Are you struggling to stay motivated throughout a lengthy season?
Have you ever thought about what you might do to boost your motivation?
You’ve undoubtedly struggled to get pumped up for a challenge or push through the grind of training at some point.
As your season came to a close, you may have blamed a lack of drive for your poor performance.
What exactly is motivation?
In sports, there are two forms of motivation: intrinsic and extrinsic motivation.
Intrinsic motivation is defined as athletic activity that is fueled by internal or personally significant incentives, such as opportunities to explore, acquire, and realize one’s full potential.
Intrinsically driven athletes participate in sports for a multitude of reasons, including the pleasure of the sport, the thrill of competing and attaining new personal goals, skill growth, prospective exploration, and so on.
Intrinsically driven athletes are usually focused on improving their skills and developing as athletes.
Extrinsic motivation is defined as an athletic activity aimed at gaining external benefits or avoiding punishment.
Extrinsically driven players engage in sports for a variety of reasons, including external incentives (medals, scholarships, media coverage, and honors) or the avoidance of undesirable repercussions (being benched, falling out of favor with a coach, disapproval of parent).
Extrinsically driven athletes are more concerned with the results of sports competitions.
Is intrinsic reward better or extrinsic?
Extrinsic incentives are an important part of competitive sports.

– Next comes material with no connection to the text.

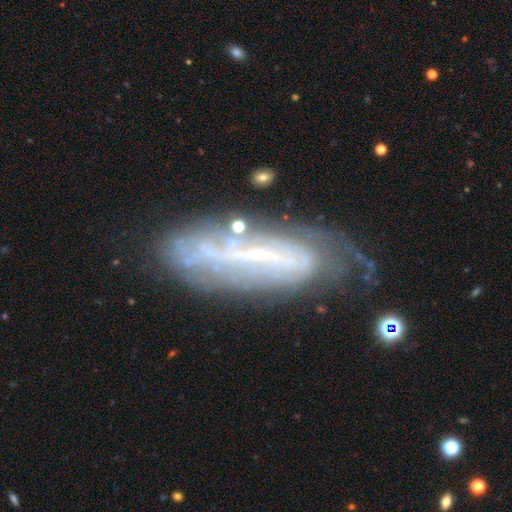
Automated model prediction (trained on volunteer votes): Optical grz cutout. It shows a featured or disk galaxy (76%) with a strong bar (40%), spiral arms (76%) and a small central bulge (62%). Merging: none (55%).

Imagine a pro football season without a Super Bowl. Or removing ESPN from the equation to limit the amount of public attention paid to athletes? Or what if college athletic scholarships were no longer available?
When utilized appropriately, extrinsic incentives may be helpful to athletes.
Extrinsic incentives, on the other hand, can demotivate you and have a detrimental impact on your performance if you utilize them too often or dwell on them too much.
When an extrinsic drive is your major motivator, you may feel more competing stress and anxiety, compare yourself unfavorably to other athletes, discount your self-worth, and find it tough to cope with failure, or perceive your sport as more “work “than” game
You want the most of your inspiration to come from within.
You will be able to concentrate better in the present if you improve your intrinsic motivation. Throughout the season, you will be able to keep a steady level of enthusiasm and determination.
During training, you will be more concentrated. When things go wrong, you will feel less stressed. You’ll be more self-assured, and you’ll love your sport more.
As a result, selecting more effective motivating techniques can substantially affect your confidence and experience on the field.
Some tips to increase your level of intrinsic motivation:
Tip #1: Set personal performance goals and benchmarks that are relevant to you. Each practice or training session set a goal to enhance one element of your performance such as technique, conditioning, physical skill, or mental skill.
Tip #2: Get involved in sports for the right reasons–you enjoy competing! Pursue the goals you’ve set for yourself. Take charge of your athletic life once more!